Providing Open Architecture High Availability Solutions

9.1.6 Appropriate panic() Behavior

A catastrophic system failure, or panic() routine is used when a failure occurs which cannot

easily be recovered from. Frequently these failures are system data structure corruptions. The result

of the

panic() routine is to crash the system, with the obvious impact on availability.

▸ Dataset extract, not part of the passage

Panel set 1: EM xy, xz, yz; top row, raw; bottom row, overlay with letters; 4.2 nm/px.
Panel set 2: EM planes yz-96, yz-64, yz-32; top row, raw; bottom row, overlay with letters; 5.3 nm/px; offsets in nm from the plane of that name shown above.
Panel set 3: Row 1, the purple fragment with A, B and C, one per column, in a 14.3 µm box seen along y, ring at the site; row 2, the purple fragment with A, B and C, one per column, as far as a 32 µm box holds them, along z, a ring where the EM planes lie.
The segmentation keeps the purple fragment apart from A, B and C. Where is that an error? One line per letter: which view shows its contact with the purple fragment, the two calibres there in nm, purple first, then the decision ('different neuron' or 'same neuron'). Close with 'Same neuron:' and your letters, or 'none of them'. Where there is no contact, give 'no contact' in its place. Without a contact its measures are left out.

By design, a HA-specific OS seeks to minimize panics by replacing most system exception

conditions with appropriate autonomous fault management behavior. However, if the fault is such

that correct operation of the subsystem is no longer ensured, an indication should be set so that

further attempts to access the subsystem fail. If it really is the case that the entire OS’s operation

cannot continue, then an OS panic() should be the only acceptable action. This will force redundant

OS components to assume the role of the failed system. Whenever possible the panic routine

should capture as much descriptive information as possible, on the abnormal termination. It is

highly desirable to support implementation-specific flexibility in how and where this information

is captured.

9.1.7 Handling of Spurious Events

The OS should recognize and handle potentially spurious events, such as spurious IRQs and

controller and bus glitches.

9.2 Notification

However fault domains are constructed, a critical hardware capability is the detection of failures of

fault domains and communication of those failures. This may be communicated out-of-band

through a management data channel, or in-band via unambiguous observable behavior (or non-

behavior). A primary example of the latter is fail-safe behavior, where a fault domain contains a

self-checking capability, which causes it to promptly shut down when a fault is detected. The

resulting shut down is then observed by other parts of the system.

Beyond the immediate communication required for fault diagnosis and isolation, hardware fault

domain failures must also be communicated to appropriate middleware (or people) in order to

trigger recovery and repair actions.

When a system contains fault domains, which are effectively in a standby mode, there is a need for

detection of latent faults in these domains. That is, if the primary failure detection mechanism is

observation of normal operating behavior, the hardware may need to provide a separate mechanism

for detection of faults in fault domains that are not normally operating.

9.3 HA-Enhanced OS Services

Many of the software mechanisms required to support fault management operate in the OS level

because they are intimately related to kernel activities, or are provided at this level for performance

reasons. OS services such as protected address spaces or process and data resiliency provide

inherent mechanisms that aid in fault management. Other OS layer capabilities like a secure file

system are relatively independent and usually require no directed intervention by middleware. An

example would be a journaling file system that speeds system restart and file system checking. The

middleware does not have to control these functions because they are included in the OS. Hardened

device drivers that check for hardware errors may be required to report exception information

directly to the middleware layer. Open-standard interfaces provide a well-documented and

consistent set of interfaces for fault reporting, fault logging as well as mechanisms for OS layer

capabilities to register with the middleware layer.